Dyeing the cheese orange – Beware of benchmarks

mistercow · on Dec 27, 2013

The name for this is a "false proxy", and its confounding effects are pervasive just about anywhere you look. The problem is that any time you use a proxy to make decisions, you create an incentive to falsify that proxy.

The worst version of the trap is when one manipulates a proxy and honestly believes that they are helping.

Sniffnoy · on Dec 27, 2013

See also: https://en.wikipedia.org/wiki/Goodhart%27s_law

noelherrick · on Dec 27, 2013

This analogy does not work. He's trying to make the point that we don't know what caused PayPal's application to speed-up and Node.js may not be the root cause at all. The cheese analogy is not correct since he's claiming their benchmark is like the orange color - a false proxy for what you really want: good tasting cheese. You do really want your application to go faster, though. It's not a false proxy - it's what this team was optimizing for. They had a measurable increase in success - they made better cheese.

dragonwriter · on Dec 27, 2013

> He's trying to make the point that we don't know what caused PayPal's application to speed-up and Node.js may not be the root cause at all. The cheese analogy is not correct since he's claiming their benchmark is like the orange color - a false proxy for what you really want: good tasting cheese.

I think you've misunderstood the analogy.

He's claiming that without knowledge of the prior state of their systems and the differences (besides implementation language) between the Node.js and earlier implementation that underlies the benchmark, "using Node.js" may be analogous to the orange color in the cheese -- something that came along with the cause of the improvement that is not actually the source of the improvement -- and that splashing Node.js on other applications (as in PayPal's stated decision based on the result of this upgrade to use Node.js on all future consumer-facing applications, but more importantly other people using PayPal's experience to justify using Node.js for their applications) may be analogous to dyeing the cheese.

> They had a measurable increase in success - they made better cheese.

Right.

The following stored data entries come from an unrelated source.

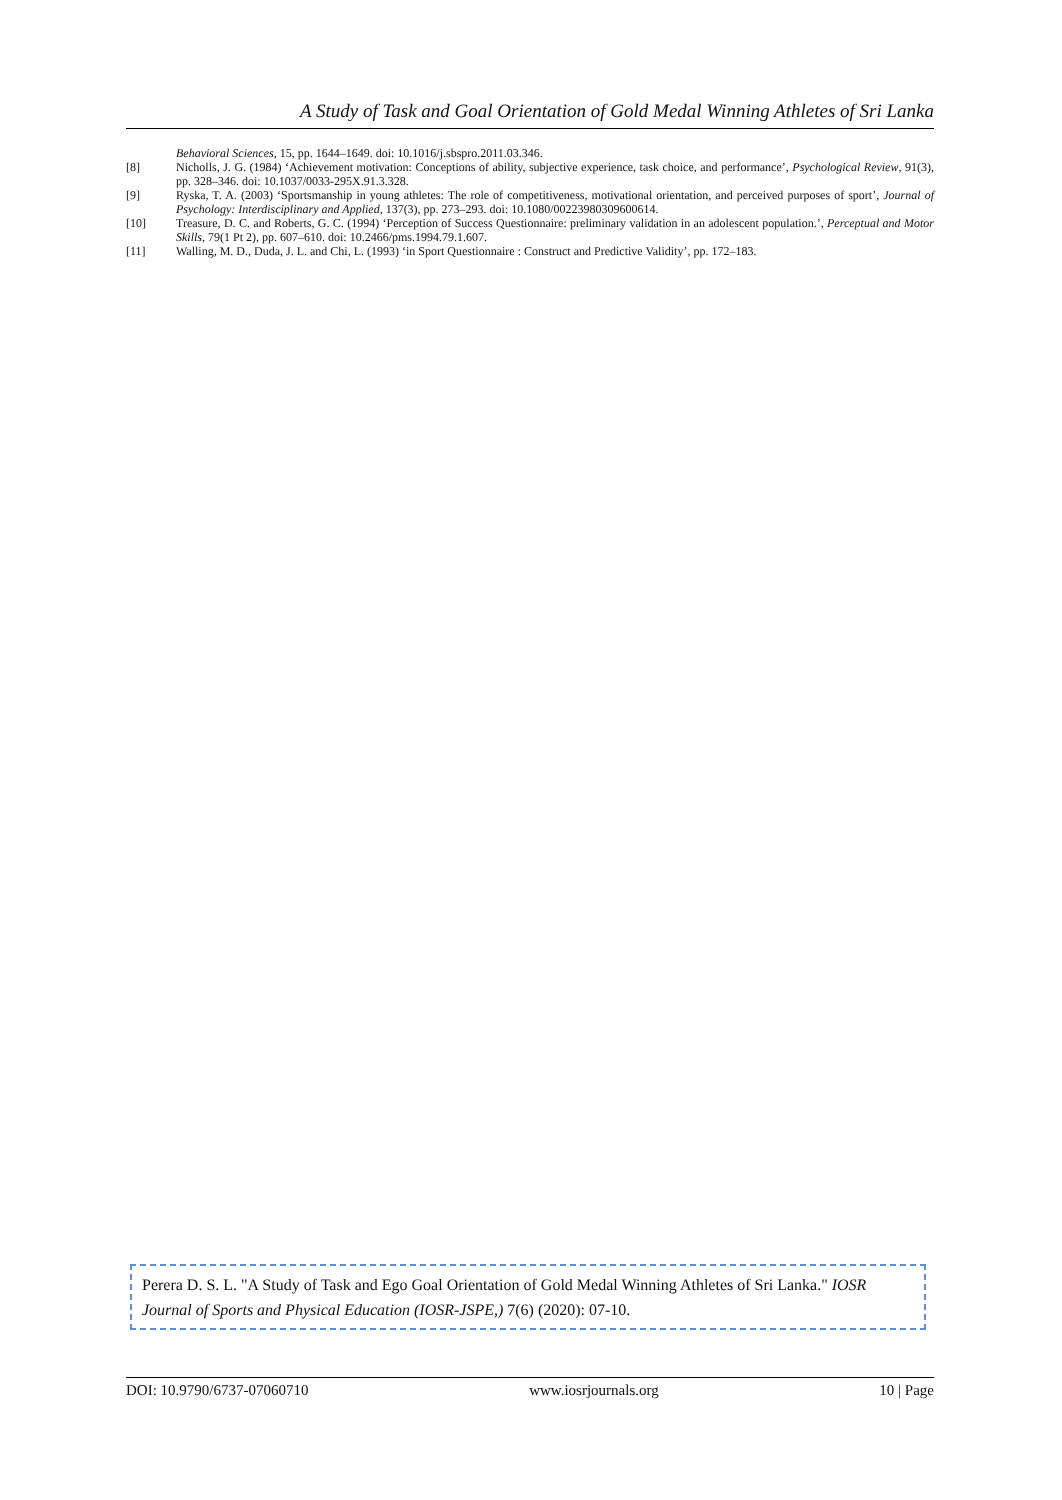A Study of Task and Goal Orientation of Gold Medal Winning Athletes of Sri Lanka
Behavioral Sciences, 15, pp. 1644–1649. doi: 10.1016/j.sbspro.2011.03.346.
[8] Nicholls, J. G. (1984) ‘Achievement motivation: Conceptions of ability, subjective experience, task choice, and performance’, Psychological Review, 91(3), pp. 328–346. doi: 10.1037/0033-295X.91.3.328.
[9] Ryska, T. A. (2003) ‘Sportsmanship in young athletes: The role of competitiveness, motivational orientation, and perceived purposes of sport’, Journal of Psychology: Interdisciplinary and Applied, 137(3), pp. 273–293. doi: 10.1080/00223980309600614.
[10] Treasure, D. C. and Roberts, G. C. (1994) ‘Perception of Success Questionnaire: preliminary validation in an adolescent population.’, Perceptual and Motor Skills, 79(1 Pt 2), pp. 607–610. doi: 10.2466/pms.1994.79.1.607.
[11] Walling, M. D., Duda, J. L. and Chi, L. (1993) ‘in Sport Questionnaire : Construct and Predictive Validity’, pp. 172–183.
Perera D. S. L. "A Study of Task and Ego Goal Orientation of Gold Medal Winning Athletes of Sri Lanka." IOSR Journal of Sports and Physical Education (IOSR-JSPE,) 7(6) (2020): 07-10.
DOI: 10.9790/6737-07060710 www.iosrjournals.org 10 | Page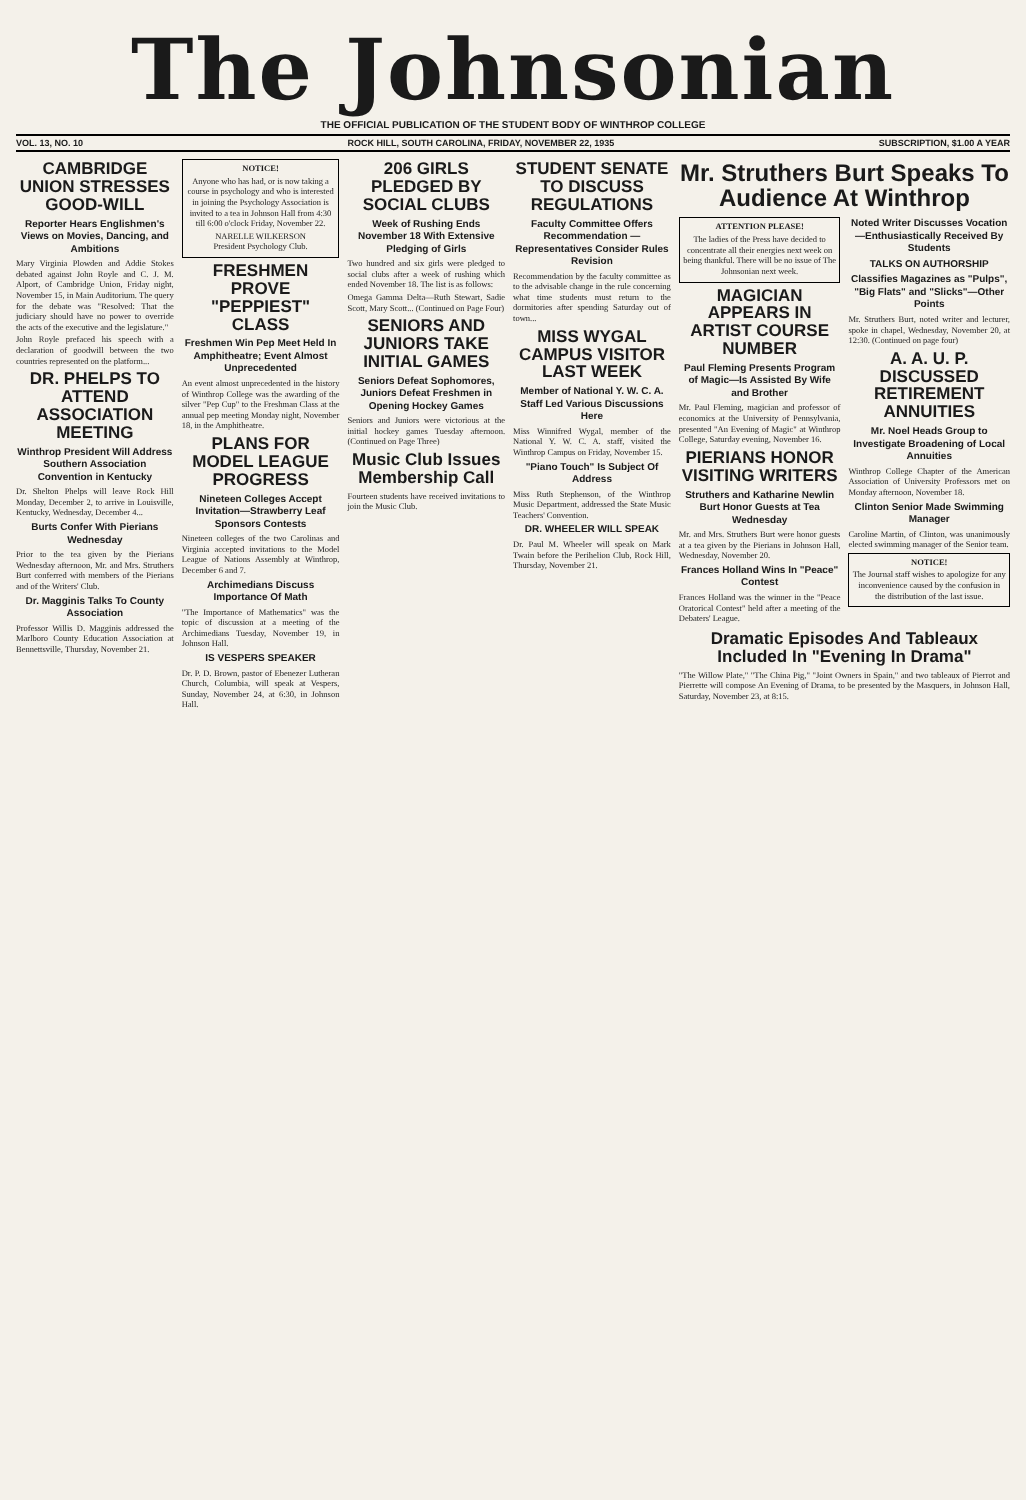The Johnsonian
THE OFFICIAL PUBLICATION OF THE STUDENT BODY OF WINTHROP COLLEGE
VOL. 13, NO. 10 ROCK HILL, SOUTH CAROLINA, FRIDAY, NOVEMBER 22, 1935 SUBSCRIPTION, $1.00 A YEAR
CAMBRIDGE UNION STRESSES GOOD-WILL
Reporter Hears Englishmen's Views on Movies, Dancing, and Ambitions
Mary Virginia Plowden and Addie Stokes debated against John Royle and C. J. M. Alport, of Cambridge Union, Friday night, November 15, in Main Auditorium. The query for the debate was "Resolved: That the judiciary should have no power to override the acts of the executive and the legislature."
John Royle prefaced his speech with a declaration of goodwill between the two countries represented on the platform...
DR. PHELPS TO ATTEND ASSOCIATION MEETING
Winthrop President Will Address Southern Association Convention in Kentucky
Dr. Shelton Phelps will leave Rock Hill Monday, December 2, to arrive in Louisville, Kentucky, Wednesday, December 4...
Burts Confer With Pierians Wednesday
Prior to the tea given by the Pierians Wednesday afternoon, Mr. and Mrs. Struthers Burt conferred with members of the Pierians and of the Writers' Club.
Dr. Magginis Talks To County Association
Professor Willis D. Magginis addressed the Marlboro County Education Association at Bennettsville, Thursday, November 21.
NOTICE!
Anyone who has had, or is now taking a course in psychology and who is interested in joining the Psychology Association is invited to a tea in Johnson Hall from 4:30 till 6:00 o'clock Friday, November 22.
NARELLE WILKERSON
President Psychology Club.
FRESHMEN PROVE "PEPPIEST" CLASS
Freshmen Win Pep Meet Held In Amphitheatre; Event Almost Unprecedented
An event almost unprecedented in the history of Winthrop College was the awarding of the silver "Pep Cup" to the Freshman Class at the annual pep meeting Monday night, November 18, in the Amphitheatre.
PLANS FOR MODEL LEAGUE PROGRESS
Nineteen Colleges Accept Invitation—Strawberry Leaf Sponsors Contests
Nineteen colleges of the two Carolinas and Virginia accepted invitations to the Model League of Nations Assembly at Winthrop, December 6 and 7.
Archimedians Discuss Importance Of Math
"The Importance of Mathematics" was the topic of discussion at a meeting of the Archimedians Tuesday, November 19, in Johnson Hall.
IS VESPERS SPEAKER
Dr. P. D. Brown, pastor of Ebenezer Lutheran Church, Columbia, will speak at Vespers, Sunday, November 24, at 6:30, in Johnson Hall.
206 GIRLS PLEDGED BY SOCIAL CLUBS
Week of Rushing Ends November 18 With Extensive Pledging of Girls
Two hundred and six girls were pledged to social clubs after a week of rushing which ended November 18. The list is as follows:
Omega Gamma Delta—Ruth Stewart, Sadie Scott, Mary Scott... (Continued on Page Four)
SENIORS AND JUNIORS TAKE INITIAL GAMES
Seniors Defeat Sophomores, Juniors Defeat Freshmen in Opening Hockey Games
Seniors and Juniors were victorious at the initial hockey games Tuesday afternoon. (Continued on Page Three)
Music Club Issues Membership Call
Fourteen students have received invitations to join the Music Club.
STUDENT SENATE TO DISCUSS REGULATIONS
Faculty Committee Offers Recommendation — Representatives Consider Rules Revision
Recommendation by the faculty committee as to the advisable change in the rule concerning what time students must return to the dormitories after spending Saturday out of town...
MISS WYGAL CAMPUS VISITOR LAST WEEK
Member of National Y. W. C. A. Staff Led Various Discussions Here
Miss Winnifred Wygal, member of the National Y. W. C. A. staff, visited the Winthrop Campus on Friday, November 15.
"Piano Touch" Is Subject Of Address
Miss Ruth Stephenson, of the Winthrop Music Department, addressed the State Music Teachers' Convention.
DR. WHEELER WILL SPEAK
Dr. Paul M. Wheeler will speak on Mark Twain before the Perihelion Club, Rock Hill, Thursday, November 21.
Mr. Struthers Burt Speaks To Audience At Winthrop
ATTENTION PLEASE!
The ladies of the Press have decided to concentrate all their energies next week on being thankful. There will be no issue of The Johnsonian next week.
MAGICIAN APPEARS IN ARTIST COURSE NUMBER
Paul Fleming Presents Program of Magic—Is Assisted By Wife and Brother
Mr. Paul Fleming, magician and professor of economics at the University of Pennsylvania, presented "An Evening of Magic" at Winthrop College, Saturday evening, November 16.
PIERIANS HONOR VISITING WRITERS
Struthers and Katharine Newlin Burt Honor Guests at Tea Wednesday
Mr. and Mrs. Struthers Burt were honor guests at a tea given by the Pierians in Johnson Hall, Wednesday, November 20.
Frances Holland Wins In "Peace" Contest
Frances Holland was the winner in the "Peace Oratorical Contest" held after a meeting of the Debaters' League.
Noted Writer Discusses Vocation—Enthusiastically Received By Students
TALKS ON AUTHORSHIP
Classifies Magazines as "Pulps", "Big Flats" and "Slicks"—Other Points
Mr. Struthers Burt, noted writer and lecturer, spoke in chapel, Wednesday, November 20, at 12:30. (Continued on page four)
A. A. U. P. DISCUSSED RETIREMENT ANNUITIES
Mr. Noel Heads Group to Investigate Broadening of Local Annuities
Winthrop College Chapter of the American Association of University Professors met on Monday afternoon, November 18.
Clinton Senior Made Swimming Manager
Caroline Martin, of Clinton, was unanimously elected swimming manager of the Senior team.
NOTICE!
The Journal staff wishes to apologize for any inconvenience caused by the confusion in the distribution of the last issue.
Dramatic Episodes And Tableaux Included In "Evening In Drama"
"The Willow Plate," "The China Pig," "Joint Owners in Spain," and two tableaux of Pierrot and Pierrette will compose An Evening of Drama, to be presented by the Masquers, in Johnson Hall, Saturday, November 23, at 8:15.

He's saying that "PayPal made a faster web app. They used Node.js. Therefore, we should use Node.js if we want our web apps to go faster" may be analogous to "Farmer Bob's cheese is better tasting. His cheese is orange. Therefore we should buy orange cheese if we want better tasting."

Though, really, like most uses of colorful analogies to get points across in technical articles it does a lot more to obscure the point than to illustrate it.

The TL,DR: You are taking a significant risk of serious error when you accept a claim that a change that preceded an effect caused that effect when you don't know what other changes occurred at the same time that may be relevant to the effect under consideration.

raganwald · on Dec 27, 2013

Yes!

There are two blog posts here, both interesting, but not deeply connected. One is about false proxies, which is specifically about people manipulating perceptions.

The other is about getting "measurably better cheese" but not understanding why it's measurably better. Speed is not a proxy for speed, it's just speed. The meme here is that correlation does not equal causation.

bslatkin · on Dec 27, 2013

The point is speed is a false proxy for the quality of Node.js. The results don't necessarily justify using it for everything going forward.

dragonwriter · on Dec 27, 2013

> The point is speed is a false proxy for the quality of Node.js.

Well, no, speed is the actual measure of interest. The point is that reimplementations that change language also often change other design features, and that without knowing what else changed one cannot validate the attribution of the post-change speed improvement to Node.js.

bslatkin · on Dec 27, 2013

I think we're saying the same thing :)

jamesaguilar · on Dec 27, 2013

Most of the nodejs success stories I've read have taken a serial, blocking system and made it parallel and non-blocking. The wins in this context are hardly surprising, and say little about the value of nodejs specifically.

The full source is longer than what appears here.